When it comes to debt, South Africans tend to dwell on all the negatives and are more likely to get swept into the narrative that consumers are drowning in debt and are worse off than anyone else in the world.
However, in a new column, chief economist at Economist.co.za, Mike Schussler provides some important data showing that things in the country – particularly around consumer debt levels – are not as bad as we think.
According to Schussler, debt panic feeds narratives used by politicians and other businesses to tighten their grip on a country’s collective assets.
“Debt is an ordinary and necessary part of modern economic life. There is no economy that I know of without financial obligation,” he said.
“In South Africa, the consumer is often thought to have a massive debt problem, and while consumers did struggle with debt during the peak before the National Credit Act started to operate, the fact is that, compared to developed world standards, our consumers have never had the same level of financial obligations.”
The economist highlighted four key areas where the data shows a positive spin on South Africa’s debt situation.
South African consumers have a handle on debt
While it’s undeniable that South African consumers have come under pressure due to taxes and rising costs over the past few years – when it comes to debt, South Africans are doing quite well.
When looking at household debt as a percentage of GDP, South Africa is well below the international average, and even sits below its peers in emerging markets.

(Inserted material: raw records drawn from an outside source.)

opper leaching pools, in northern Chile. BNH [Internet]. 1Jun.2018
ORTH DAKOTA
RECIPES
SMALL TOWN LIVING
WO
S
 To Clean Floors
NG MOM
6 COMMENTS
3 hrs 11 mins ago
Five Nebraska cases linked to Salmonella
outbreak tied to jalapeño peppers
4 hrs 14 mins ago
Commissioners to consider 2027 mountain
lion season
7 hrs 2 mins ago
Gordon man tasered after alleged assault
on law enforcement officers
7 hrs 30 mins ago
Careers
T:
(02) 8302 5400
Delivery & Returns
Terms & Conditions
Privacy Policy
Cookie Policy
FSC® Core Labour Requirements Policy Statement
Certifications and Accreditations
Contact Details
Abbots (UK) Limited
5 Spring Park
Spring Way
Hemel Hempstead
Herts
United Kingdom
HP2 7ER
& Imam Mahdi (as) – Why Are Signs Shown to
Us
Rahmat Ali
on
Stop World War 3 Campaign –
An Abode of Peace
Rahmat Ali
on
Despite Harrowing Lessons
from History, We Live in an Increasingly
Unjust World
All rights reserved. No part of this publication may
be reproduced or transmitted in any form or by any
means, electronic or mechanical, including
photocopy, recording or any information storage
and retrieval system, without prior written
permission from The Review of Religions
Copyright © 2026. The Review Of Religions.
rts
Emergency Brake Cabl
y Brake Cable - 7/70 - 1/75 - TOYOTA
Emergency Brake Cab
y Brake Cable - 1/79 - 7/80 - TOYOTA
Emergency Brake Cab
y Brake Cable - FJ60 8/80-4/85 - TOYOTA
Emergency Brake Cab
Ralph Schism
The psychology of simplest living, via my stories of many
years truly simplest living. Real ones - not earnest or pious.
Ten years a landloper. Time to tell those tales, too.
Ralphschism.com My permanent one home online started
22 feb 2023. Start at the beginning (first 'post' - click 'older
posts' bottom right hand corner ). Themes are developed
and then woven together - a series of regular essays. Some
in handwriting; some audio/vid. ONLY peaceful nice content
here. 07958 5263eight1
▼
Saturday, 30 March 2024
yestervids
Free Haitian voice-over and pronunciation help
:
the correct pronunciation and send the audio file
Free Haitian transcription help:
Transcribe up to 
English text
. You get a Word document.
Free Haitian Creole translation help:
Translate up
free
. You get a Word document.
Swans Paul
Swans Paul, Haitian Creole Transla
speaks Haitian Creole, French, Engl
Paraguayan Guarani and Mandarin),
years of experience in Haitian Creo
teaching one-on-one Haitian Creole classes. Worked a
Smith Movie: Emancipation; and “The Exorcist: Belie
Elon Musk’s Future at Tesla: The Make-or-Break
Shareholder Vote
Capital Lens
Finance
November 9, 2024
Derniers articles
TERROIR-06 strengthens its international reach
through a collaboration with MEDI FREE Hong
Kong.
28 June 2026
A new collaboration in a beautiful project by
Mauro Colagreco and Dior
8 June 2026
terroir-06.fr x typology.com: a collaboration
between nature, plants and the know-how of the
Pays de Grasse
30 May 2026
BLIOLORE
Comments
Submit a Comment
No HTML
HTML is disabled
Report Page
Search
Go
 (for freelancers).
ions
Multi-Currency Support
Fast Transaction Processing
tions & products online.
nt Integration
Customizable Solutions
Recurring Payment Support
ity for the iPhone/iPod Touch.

“We are an upper middle-income country, and it would not be unexpected to have a slightly higher household debt-to-GDP ratio than emerging market households,” Schussler said.
“Let me say this again – South Africa has a well-organised credit market and good counselling and debt management institutions, along with very good legislation.”
Our pension funds work in our favour
South Africa has the eighth largest pot of pension fund assets measured in US dollars in the world today, Schussler said, adding that it has more pension assets than any emerging market out there.
Even if one had to take the 2015 value of BEE assets in the 100 largest JSE companies, this alone would be the 10th largest pension asset in the emerging market universe, he said.
This means that South Africa is sitting on a very healthy financing resource, which underpins its secure financial markets, the economist said.
We own homes
Schussler also noted that South Africa has a high home ownership rates, with the figure post-2010 at around 63.3%.
“The fact that over three million South African families stay in government-owned houses is something that could push the SA ownership rate beyond 80% at the stroke of a pen,” he said.
Things can still improve he said, adding that the data is obscured by some 2 million households that live on traditional land owned by traditional leaders where they have no way to get ownership rights in a modern sense.
We’re richer than our peers
Because of these solid fundamentals, South Africans are also, on average, wealthier than half the world.
“The typical adult in South Africa would be the 62nd most wealthy adult in the world due mainly to our great pension assets and partly to our homeownership rates,” Schussler said.
“However, this ranking dropped from the mid-50s about a decade ago. Still, to be 62nd out of 140-odd countries means the typical South African is still richer than more than half of the world.”
We come out even richer when looking at emerging markets. Among our emerging market peers, a typical South African is the 27th richest out of 103 countries.
Not all good news
Despite the positives, there are a couple of big negatives in the debt data.
While consumer debt is far below the global and emerging market average, government debt it showing an opposite, and more worrying trend.
According to Schussler, government debt as a percentage of GDP is currently around 10% higher than emerging market peers – even higher when taking government guarantees into consideration. He estimates that this will shoot past the international levels by the middle of the year (if guarantees are included).
What this means in practical terms is that the current trend points to a high likelihood of more credit rating downgrades, which may happen before the end of the year.
When looking at corporate debt, these levels are also far below global averages, but this speaks to a much bigger underlying problem – confidence is low, so companies are not lending to expand.
Despite this, Schussler noted that South African companies still have access to higher-quality funding through capital markets via the JSE – as well as venture capital for start-ups.
While many emerging markets have two to three times the loans from funders, South African firms have higher equity funding generally, he said.
“South Africans are not deficient in world wealth terms, and certainly not in emerging market terms,” Schussler said.
“South Africa has a wealth of assets but we concentrate on what we don’t have and what the rich do have, while the actual warnings that we should heed are that prescribed assets, theft and corruption make South Africans less wealthy.”